#worms magnetoreception

Vidal-Gadea AG​, Ward K*, Beron C*, Ghorashian N, Gokce S, Russell J, Truong N**, Parikh A*, Gadea OE, Ben-Yakar A, Pierce-Shimomura JT. Magnetosensitive neurons mediate geomagnetic orientation in Caenorhabditis elegans. eLife. 10.7554/eLife.07493

The earth’s molten core does more than just power our cars, inspire our metal bands and keep the Ion television channel afloat, it generates a magnetic field which can help critters of the sky, water and - now it turns out - dirt, navigate. Andre ́s Vidal-Gadea and colleagues at U Texas Austin slow cook a data-brisket in a recent Elife (http://lens.elifesciences.org/07493/index.html), demonstrating the nematode worms sense magnetic fields and use this sensory information to burrow in a literal way that depends on their state of hunger and remarkably, their global latitude of origin (authors note: not the figurative latitude of running backs or chill ass life-partners). Naturally these dudes built a special box that can mimic, cancel or exaggerate the earth’s magnetic fields and effectively demonstrate the induced behavior is due to the magnetic field and not temperature or electrical side effects or anything. But perhaps this isn’t a biggie, since even some friggin’ ocean bacteria can swim or sink on the mellow vibes of magnetoreception and it’s been known since ~2004 that crushed up worms contain a bio-material that could be used to sense magnetic fields.
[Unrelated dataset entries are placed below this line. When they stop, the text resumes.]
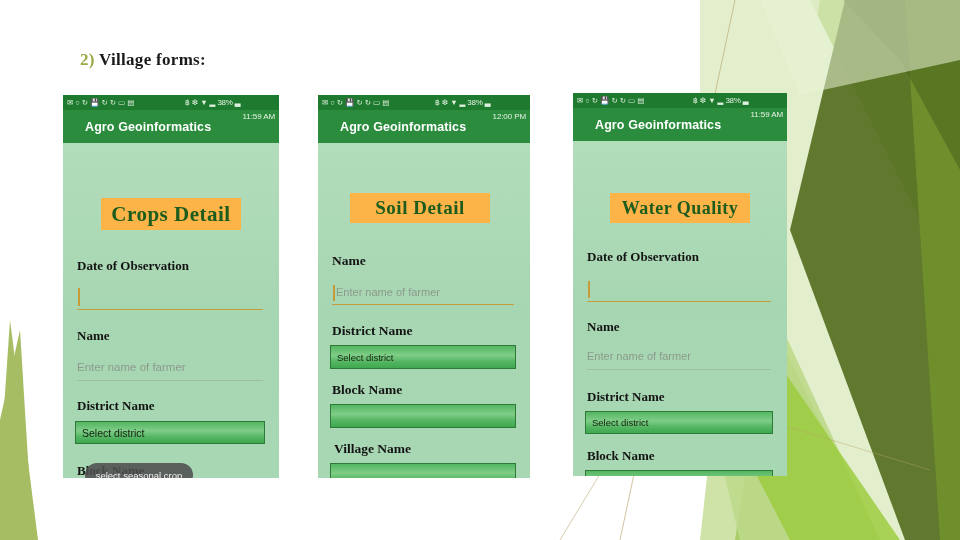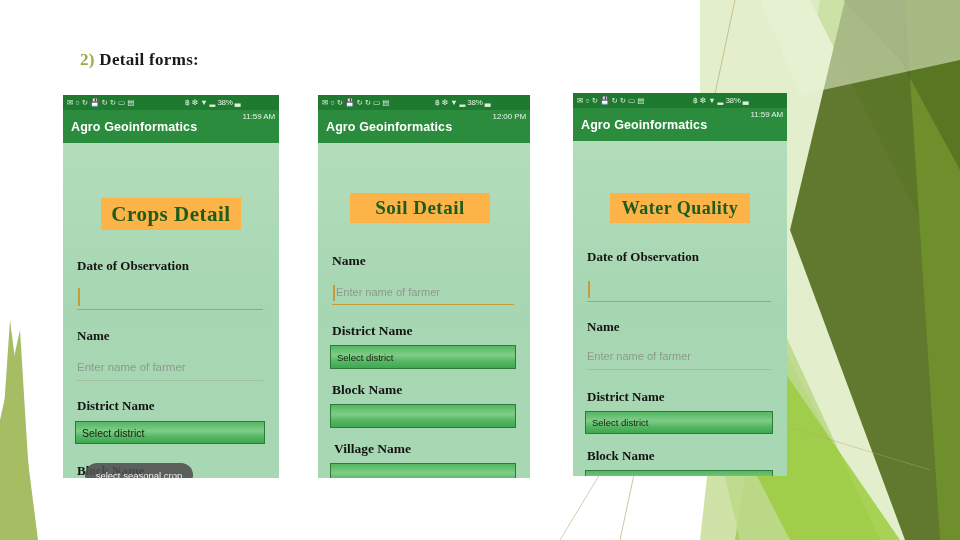--- a/index.html
+++ b/index.html
@@ -172,7 +172,7 @@
 
   <div id="heading">
     <span class="num">2)</span>
-    <span>Detail forms:</span>
+    <span>Village forms:</span>
   </div>
 
   <div id="phones-host">

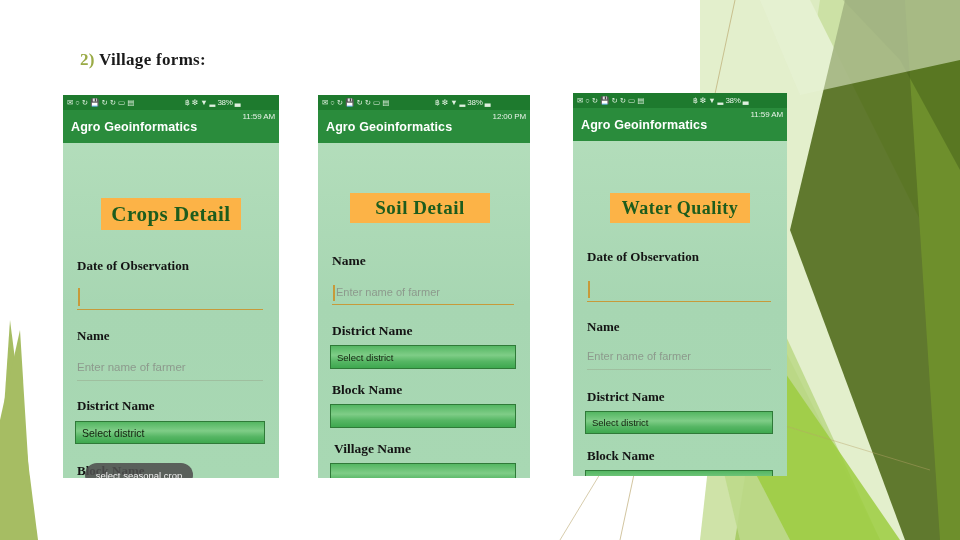--- a/index.html
+++ b/index.html
@@ -65,7 +65,7 @@
     background: #2a8c3c;
     display: flex;
     align-items: center;
-    padding-left: 8px;
+    padding-left: 22px;
     color: #ffffff;
     font-family: "Liberation Sans", sans-serif;
     font-weight: bold;

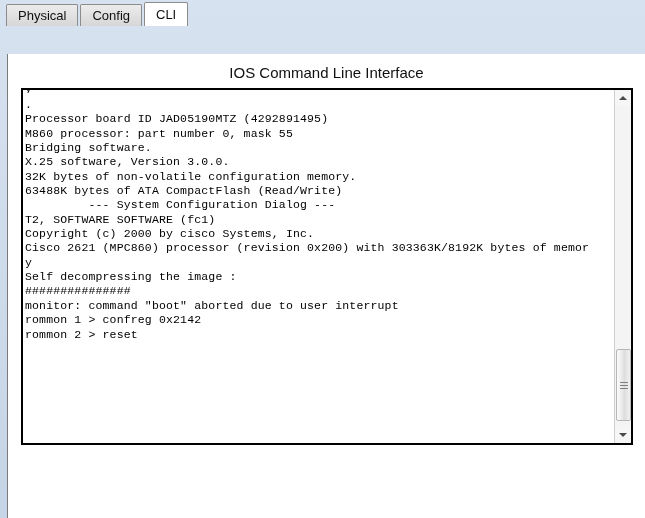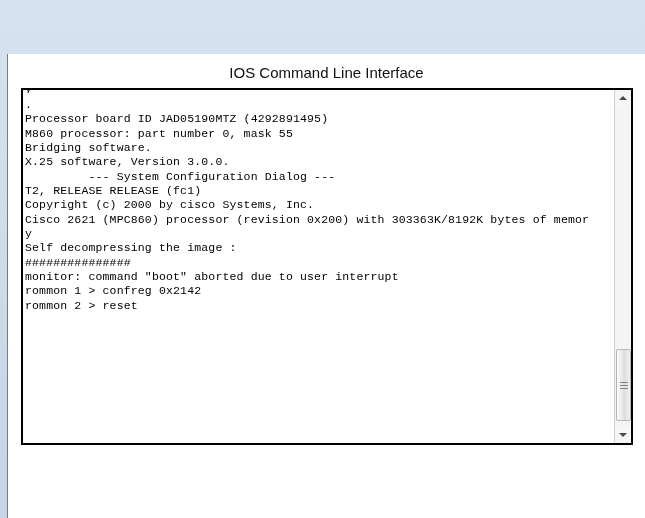--- a/index.html
+++ b/index.html
@@ -264,6 +264,11 @@
 <div class="window">
 
 
+  <div class="tabstrip">
+    <div class="tab">Physical</div>
+    <div class="tab">Config</div>
+    <div class="tab active">CLI</div>
+  </div>
 
   <div class="content">
     <div class="panel-title">IOS Command Line Interface</div>

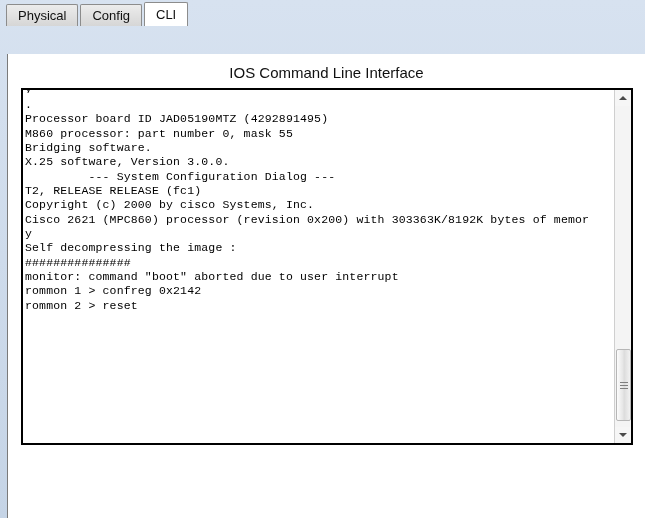--- a/index.html
+++ b/index.html
@@ -281,6 +281,7 @@
           <div class="term-line">M860 processor: part number 0, mask 55</div>
           <div class="term-line">Bridging software.</div>
           <div class="term-line">X.25 software, Version 3.0.0.</div>
+          <div class="term-line">32K bytes of non-volatile configuration memory.</div>
           <div class="term-line"></div>
           <div class="term-line"></div>
           <div class="term-line">         --- System Configuration Dialog ---</div>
The nuts part is that unlike bacteria, the worms don’t just move in parallel to the field, they burrow at an angle. The authors noticed this first in their workhorse strain which was isolated from the sacred dirts of England. Fascinatingly and psychedelically and genetically it appears, worms taken from different areas of the globe choose different burrowing angles in response to the same magneto-field. WTF? Because these dudes are smarter than us, they realized that “up” or “down” in terms of soil direction requires picking a different magneto-based burrowing angle depending on where you at, from the equator to the poles. (To visualize the direction of magnetic fields, imagine like a fountain of blood shaped like arrows shooting out of one pole and entering the other pole; around the equator those arrows are parallel to soil but at the pole perpendicular; do not google any of this).  For example, in the same magnetic field, hungry worms from England and Australia burrow in basically opposite directions. The authors use a bunch of other strains from the all over the place to show a strong correlation between offset angle and what would be the “down” direction in soil. This striking correlation lends support to their hypothesis. How the f is this type of thing genetically encoded?

The authors don’t get the how, but they at least get started with where and a touch of the what. Using the nifty genetic tools that allow researchers to screen through which brain cells and genes are necessary for the behavior, dudes identify a single pair of sensory neurons (called AFD neurons in wormenclature) which are directly activated by magnetic fields and necessary for magneto-inspired burrowing. AFD neurons have been previously shown to react to temperature changes and affect locomotion, thus their new-found role suggests they’re pulling sensory double-duty to control crawling in one direction or the other. And less you think “yeah of course crawling control what else is there for a worm to do” in terms of motor behavior? they also have sophisticated asshole technique: http://www.ncbi.nlm.nih.gov/books/NBK20047/

But what about AFD neurons make them sensitive to magneto-fields and how do they calibrate that angle business? Sadly we’ll have to wait for one of these graduate students to figure it out. Shall we kickstarter them? In the meantime, we need to be satisfied with the genetic results showing that a particular type of ion channel – one gated by the second messenger cyclic guanosine nucleotide (cGMP) - is necessary in AFD neurons. These necessary channels are almost assuredly downstream of the angle-calibration signaling, but working upstream – first off by identifying the guanylate cyclase that catalyzes the relevant cGMP – might be a good start.